The story at the center of Jack Ketchum’s “The Lost” calls to mind true crime tales like “The River’s Edge” and “Say, You Love Satan”. At the center of these stories are charismatic and fractured Borderlines and Sociopaths who exhaust all the morally ambiguous and victimless avenues for eradicating their impotence and pain, and end up committing murder to affirm their fantastic notions of self. Where the film adaptation of ‘The Lost’ differs is that it takes a phenomenological approach to the tragic events and people at its core. We find out what is driving our central character Ray Pye, but we are also are given a chance to glimpse into the internal lives of those caught in his personal maelstrom.
“The Lost” starts with an attack on two female campers by Ray Pye (Marc Senter). Pye’s reluctant acolytes, Jennifer (Shay Astar) and Tim (Alex Frost) watch him shoot the campers and before they know it they are in over their heads. One of the campers manages to escape and the second girl dies on the scene. The escaped girl falls into a coma and Ray, Jennifer and Tim evade prosecution.
Four years later, Ray and his friends are still free when the comatose girl who survived their attack dies in the hospital. Her death re-ignites the flame of lead Detective Charlie Schilling (Michael Bowen). Schilling has long been convinced of Ray’s guilt and uses flimsy pretense to try and reintroduce himself into Pye’s life.
Pye is the assistant manager at a motel run by his mother. Schilling spends his time trying to rebuild the case against Pye. Pye spends his time selling and using drugs, chasing women and strong arming Jennifer and Tim into keeping their secret. Into this core story several of the town’s inhabitants are introduced. Each has a role to play in the final act of Ray’s story even if some of the roles are not immediately identifiable. The watchful gaze of Schilling and an under realized relationship with a tough minded high schooler named Cat, eventually force Ray’s demon side to the surface. The stories converge and the inevitable violent end to Ray’s road is reached.
I was not a fan of “The Girl Next Door”, another notable big-screen adaptation of Jack Ketchum’s work. I found that film to be flat and stagey where it needed to be expressive or raw to carry the emotions of the story. “The Lost” does not repeat that mistake. It does have portions that seem too clean and moments where the performances are less than what they should be but they are so fleeting that I feel a little nitpicky even bringing it up. This is probably because overall the performances are so good that they support a checkerboard story structure that otherwise might have been frustrating. As Ray, Senter is at times uneven instead of unbalanced; but when he’s dialed in he plays a very believable and unlikeable Sociopath.
The secondary characters, especially the women in Ray’s life, provide amazing depth to the picture as individual characters as well as the conduits for his maternally motivated animosity. Astar, Robin Sydney and Megan Henning are a vital and diverse part of the sociological landscape of “The Lost”. Each one is young and attractive, but they are people at very different stations in life. Their varying responses to Ray give the audience more context and authenticity than most horror films and psychological thrillers ever attempt to portray.

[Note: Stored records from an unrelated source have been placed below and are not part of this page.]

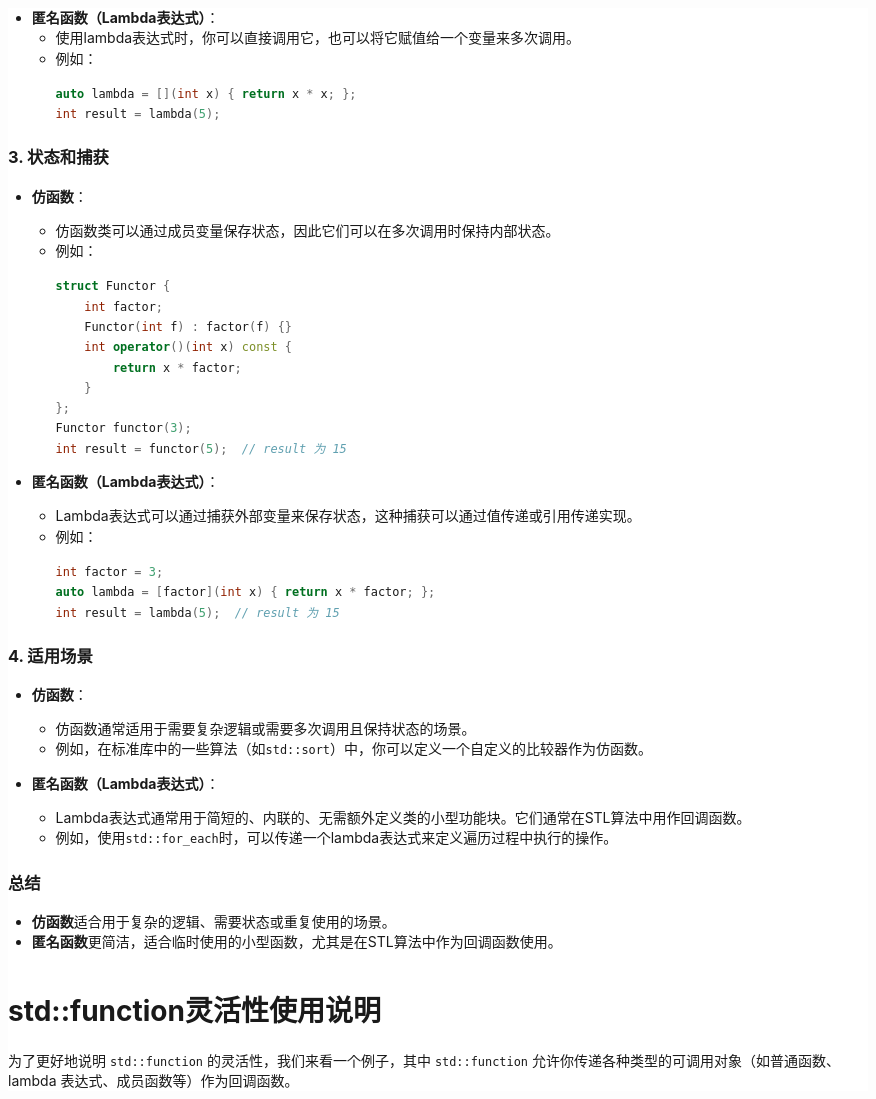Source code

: - **匿名函数（Lambda表达式）**：
  - 使用lambda表达式时，你可以直接调用它，也可以将它赋值给一个变量来多次调用。
  - 例如：
    ```cpp
    auto lambda = [](int x) { return x * x; };
    int result = lambda(5);
    ```

### 3. 状态和捕获
- **仿函数**：
  - 仿函数类可以通过成员变量保存状态，因此它们可以在多次调用时保持内部状态。
  - 例如：
    ```cpp
    struct Functor {
        int factor;
        Functor(int f) : factor(f) {}
        int operator()(int x) const {
            return x * factor;
        }
    };
    Functor functor(3);
    int result = functor(5);  // result 为 15
    ```

- **匿名函数（Lambda表达式）**：
  - Lambda表达式可以通过捕获外部变量来保存状态，这种捕获可以通过值传递或引用传递实现。
  - 例如：
    ```cpp
    int factor = 3;
    auto lambda = [factor](int x) { return x * factor; };
    int result = lambda(5);  // result 为 15
    ```

### 4. 适用场景
- **仿函数**：
  - 仿函数通常适用于需要复杂逻辑或需要多次调用且保持状态的场景。
  - 例如，在标准库中的一些算法（如`std::sort`）中，你可以定义一个自定义的比较器作为仿函数。

- **匿名函数（Lambda表达式）**：
  - Lambda表达式通常用于简短的、内联的、无需额外定义类的小型功能块。它们通常在STL算法中用作回调函数。
  - 例如，使用`std::for_each`时，可以传递一个lambda表达式来定义遍历过程中执行的操作。

### 总结
- **仿函数**适合用于复杂的逻辑、需要状态或重复使用的场景。
- **匿名函数**更简洁，适合临时使用的小型函数，尤其是在STL算法中作为回调函数使用。

# std::function灵活性使用说明
为了更好地说明 `std::function` 的灵活性，我们来看一个例子，其中 `std::function` 允许你传递各种类型的可调用对象（如普通函数、lambda 表达式、成员函数等）作为回调函数。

Another standout performance is Michael Bowen as Detective Charlie Schilling. Now, I’ll admit I am a Michael Bowen shill from ‘Valley Girl’ through his Tarantino work. He’s a very intuitive performer with a great sense of comic timing. Even with his great body of work this may still rank as a Tour de Force role. Schilling is a dickish and loosely principled bulldog with a great deal of unspoken transference fueling his pursuit of Ray Pye. Bowen is able to be hard-bitten, off kilter and hold our sympathies along with our disdain all within the space of a single scene. This is truly a must watch for those who have followed and enjoyed the man’s work.
Director Chris Sivertson gets a lot of credit here as well. He pulls really nice performances from his cast and manages to create David Lynch-like atmospherics that enable the viewer to forgive and forget some of the film’s shortcomings. The calculated and disorienting ambiguity of eras and environments allow this story to exist in a universe where different colloquia, geography, and music all intermingle without presenting a point of disconnection for the audience. It’s no mean feat, and it’s one of the things that has always impressed me the most in David Lynch’s work. That Sivertson understands the aesthetic and has the skills to pull it off is a huge feather in his cap.
Not so much a horror film as a psychological thriller, “The Lost” features a hardball ending and a well realized pay-off to its dread filled collision montage and checkerboard assembly. The camera work is mostly outstanding and the editing ranges from clever to seamless. The film is a display of high talent on an independent scale budget. Best of all it gives the viewer a lot of room to ponder the people involved in the story.
Ultimately Ray Pye is an empty childish monster playing at life. His victims are troubled, wayward, and fledgling; lost but endeavoring to find a life beyond their pain. This dichotomy between killer and victims creates a monumental sense of cosmic injustice. It is the same kind of injustice that resonates in us all when we are faced with inexplicable violent tragedy. That the film can echo that sense of loss allows it to rise above any shortcomings and become truly memorable and worthy.